▶ **Text under study**:
══════════

William Young

Research Interests

Integrative Pathophysiology of vascular malformations in the brain with special emphasis on development and rupture risk.

Research Summary

Brain arteriovenous malformations (BAVMs) are a rare but treatable cause of stroke from bleeding into the brain. A unifying theme of our group's studies is defining what the risks of neurologic damage are from both the natural history of the disease as well as from treatment of the disease. By knowing the balance between natural history and treatment risks in different subgroups of patients, more rational care can be offered to patients and new therapeutic approaches are developed. Three sets of studies are described.

First, by examining surgical specimens with the tools of molecular biology, the pathways associated with the genesis of human vascular malformations can be studied. Examples of these malformations include BAVMs, cavernous malformations, dural arteriovenous fistulas, and aneurysms. By use of cell culture systems and the development of small animal models, mechanistic studies can be undertaken to unravel the missteps in development or maturation, which result in the human disease. From these studies, insights into better treatment strategies can be undertaken. A key system of interest is the Tie-2 / Angiopoietin signaling pathway.

Second, computational modeling of the cerebral circulation is a method to extend our limited ability to interrogate the cerebral circulation with conventional means. In humans, there are certain key physiological signals that cannot be measured directly. Sheer stress at the endothelial surface is one such potent force in vascular homeostasis and adaptation. Modern magnetic resonance imaging of the human cerebral circulation can yield information about flow dynamics and geometry, which can then be used to estimate sheer forces likely to be present at the endothelial surface. By the development of computational models, local pertubations in sheer forces can be correlated with morphologic abnormalities of the circulation, such as cerebral aneurysms. It is often possible to take incomplete sets of experimental data and generate likely hypotheses to further test. Further, theoretical modeling of brain arteriovenous malformations BAVM rupture risk can be used to improve selection of variables to develop for use in risk stratification purposes in clinical trials. A long-term goal of this line of inquiry is to eventually develop "patient-specific" physiologic models that can be used in conjunction with modern anatomic imaging for treatment planning and outcome assessment.

══════════

▶ **Using the information**:
(1) Translate this sentence from the research profile into Spanish: "In humans, there are certain key physiological signals that cannot be measured directly."
(2) Write out the research profile word for word from "Research Summary" up to and including "studies are described.".

▶ **Supplied information**:
══════════

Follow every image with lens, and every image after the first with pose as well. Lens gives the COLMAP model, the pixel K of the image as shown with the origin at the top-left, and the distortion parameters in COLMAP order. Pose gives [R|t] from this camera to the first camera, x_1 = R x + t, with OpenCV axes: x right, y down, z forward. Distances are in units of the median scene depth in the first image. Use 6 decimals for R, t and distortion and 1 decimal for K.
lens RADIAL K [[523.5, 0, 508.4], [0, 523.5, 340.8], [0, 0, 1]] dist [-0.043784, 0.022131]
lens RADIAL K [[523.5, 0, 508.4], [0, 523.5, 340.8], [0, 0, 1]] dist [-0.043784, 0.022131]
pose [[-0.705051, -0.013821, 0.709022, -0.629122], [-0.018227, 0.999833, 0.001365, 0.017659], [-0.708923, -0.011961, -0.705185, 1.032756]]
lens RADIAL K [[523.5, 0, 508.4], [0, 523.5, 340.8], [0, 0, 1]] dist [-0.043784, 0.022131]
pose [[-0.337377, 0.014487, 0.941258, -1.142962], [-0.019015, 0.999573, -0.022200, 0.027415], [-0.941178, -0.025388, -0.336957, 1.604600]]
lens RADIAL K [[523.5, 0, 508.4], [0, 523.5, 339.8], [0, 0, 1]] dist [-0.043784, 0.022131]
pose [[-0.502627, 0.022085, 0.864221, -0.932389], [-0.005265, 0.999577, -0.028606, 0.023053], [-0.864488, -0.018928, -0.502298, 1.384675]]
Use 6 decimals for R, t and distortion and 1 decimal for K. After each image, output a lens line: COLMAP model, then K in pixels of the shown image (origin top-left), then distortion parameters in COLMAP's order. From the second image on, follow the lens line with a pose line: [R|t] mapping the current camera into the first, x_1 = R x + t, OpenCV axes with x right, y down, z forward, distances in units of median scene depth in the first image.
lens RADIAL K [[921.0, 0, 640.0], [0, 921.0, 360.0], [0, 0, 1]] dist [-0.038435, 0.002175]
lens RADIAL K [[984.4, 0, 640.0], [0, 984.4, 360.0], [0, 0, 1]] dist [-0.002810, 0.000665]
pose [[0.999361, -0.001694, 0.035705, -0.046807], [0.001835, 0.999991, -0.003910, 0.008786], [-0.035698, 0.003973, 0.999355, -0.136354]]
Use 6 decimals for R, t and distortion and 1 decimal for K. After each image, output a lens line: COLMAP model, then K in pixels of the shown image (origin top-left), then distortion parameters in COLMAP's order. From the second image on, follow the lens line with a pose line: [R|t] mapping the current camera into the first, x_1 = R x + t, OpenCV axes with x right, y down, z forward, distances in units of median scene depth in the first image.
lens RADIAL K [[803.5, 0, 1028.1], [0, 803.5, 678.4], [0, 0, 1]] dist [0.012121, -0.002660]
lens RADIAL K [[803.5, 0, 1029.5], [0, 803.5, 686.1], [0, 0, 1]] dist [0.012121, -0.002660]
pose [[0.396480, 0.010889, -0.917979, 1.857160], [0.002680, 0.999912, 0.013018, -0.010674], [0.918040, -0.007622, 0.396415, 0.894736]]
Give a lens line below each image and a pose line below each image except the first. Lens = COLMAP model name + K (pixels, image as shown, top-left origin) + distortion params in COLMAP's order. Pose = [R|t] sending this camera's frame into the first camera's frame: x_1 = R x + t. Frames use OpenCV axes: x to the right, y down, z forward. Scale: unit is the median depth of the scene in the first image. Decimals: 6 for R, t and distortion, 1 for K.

══════════

▶ **Solution set**:
(1) En los seres humanos, hay ciertas señales fisiológicas clave que no se pueden medir directamente.

(2)
Research Summary

Brain arteriovenous malformations (BAVMs) are a rare but treatable cause of stroke from bleeding into the brain. A unifying theme of our group's studies is defining what the risks of neurologic damage are from both the natural history of the disease as well as from treatment of the disease. By knowing the balance between natural history and treatment risks in different subgroups of patients, more rational care can be offered to patients and new therapeutic approaches are developed. Three sets of studies are described.